3. Determine gain or loss resulting from foreclosure or repossession identifying reporting and filing requirements, specify the timing and character of the gain or loss, and cite the hidden income tax danger of directly or indirectly acquiring one’s own debt at a discount.

Chapter 6 Divorce Settlements & Divisions
At the start of Chapter 6, participants should identify the following topics for study:
* Premarital agreements
* Application of 1041
* Incident to divorce
* Property basis
* Purchase of residence between spouses
* Purchase of business & investment property between spouses
* Division of corporate business interests
* Division of partnership business interests
* Deferred v. present division of benefits
* Individual retirement arrangements
Learning Objectives
After reading Chapter 6, participants will be able to:
1. Identify the formats that courts typically follow if a couple does not have a premarital agreement and post-nuptial and premarital agreements including how they relate to divorce settlements and divisions.
2. Determine the application of 1041 to interspousal transfers, the tax trap of deferred tax liability, and the transferors and transferees property basis under 1041(b).
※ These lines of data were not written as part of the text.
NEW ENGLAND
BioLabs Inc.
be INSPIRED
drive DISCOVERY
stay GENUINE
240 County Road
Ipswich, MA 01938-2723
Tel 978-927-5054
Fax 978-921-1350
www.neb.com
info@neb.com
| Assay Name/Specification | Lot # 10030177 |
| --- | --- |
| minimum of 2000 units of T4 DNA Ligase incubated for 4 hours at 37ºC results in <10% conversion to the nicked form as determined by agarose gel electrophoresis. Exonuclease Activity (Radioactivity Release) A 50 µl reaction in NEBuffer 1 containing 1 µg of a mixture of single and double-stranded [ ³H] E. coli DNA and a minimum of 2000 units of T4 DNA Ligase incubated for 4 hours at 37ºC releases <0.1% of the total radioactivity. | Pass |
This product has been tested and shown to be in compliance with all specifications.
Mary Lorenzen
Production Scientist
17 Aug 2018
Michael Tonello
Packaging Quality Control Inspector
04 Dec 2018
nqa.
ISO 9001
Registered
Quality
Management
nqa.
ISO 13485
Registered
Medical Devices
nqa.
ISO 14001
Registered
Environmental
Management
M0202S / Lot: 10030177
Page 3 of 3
3. Specify the deferred gain or loss associated with selling an interest in the marital residence, recognize the application of 1041 to selected business, retirement, and investment assets, and identify conditions that must be met for a like-kind exchange to be nontaxable.
4. Recognize tax consequences resulting from the division of certain types of property between spouses or former spouses incident to divorce, and identify the elements of a Qualified Domestic Relations Order (QDRO).

Chapter 7 Protecting Assets from Old Age & Catastrophic Illness
At the start of Chapter 7, participants should identify the following topics for study:
* Managing the estate
* Medicare
* Medicaid & countable assets
* Medicaid & non-countable assets
* Medicaid & inaccessible assets
* Private insurance
* Healthcare decisions
* Supplemental Security Income
* Income & assets
* Disability benefits
Learning Objectives
After reading Chapter 7, participants will be able to:
1. Specify ways to manage an incompetent persons estate, determine joint tenancy and its benefits, and identify the levels of conservatorship that can influence assistance in management and protection of an estate and/or personal care.
2. Recognize the concept of durable power specifying how to maximize its use and identify funded revocable living trust variations and their advantages.
3. Determine eldercare benefits of Medicare and Medicaid, countable income, and asset groups under Medicaid.
4. Identify possible health care decisions such as having a living will, determine the distinctions between Supplemental Security Income and Social Security disability benefits, identify asset groups for SSI, and specify requirements for SSI and Social Security disability benefits.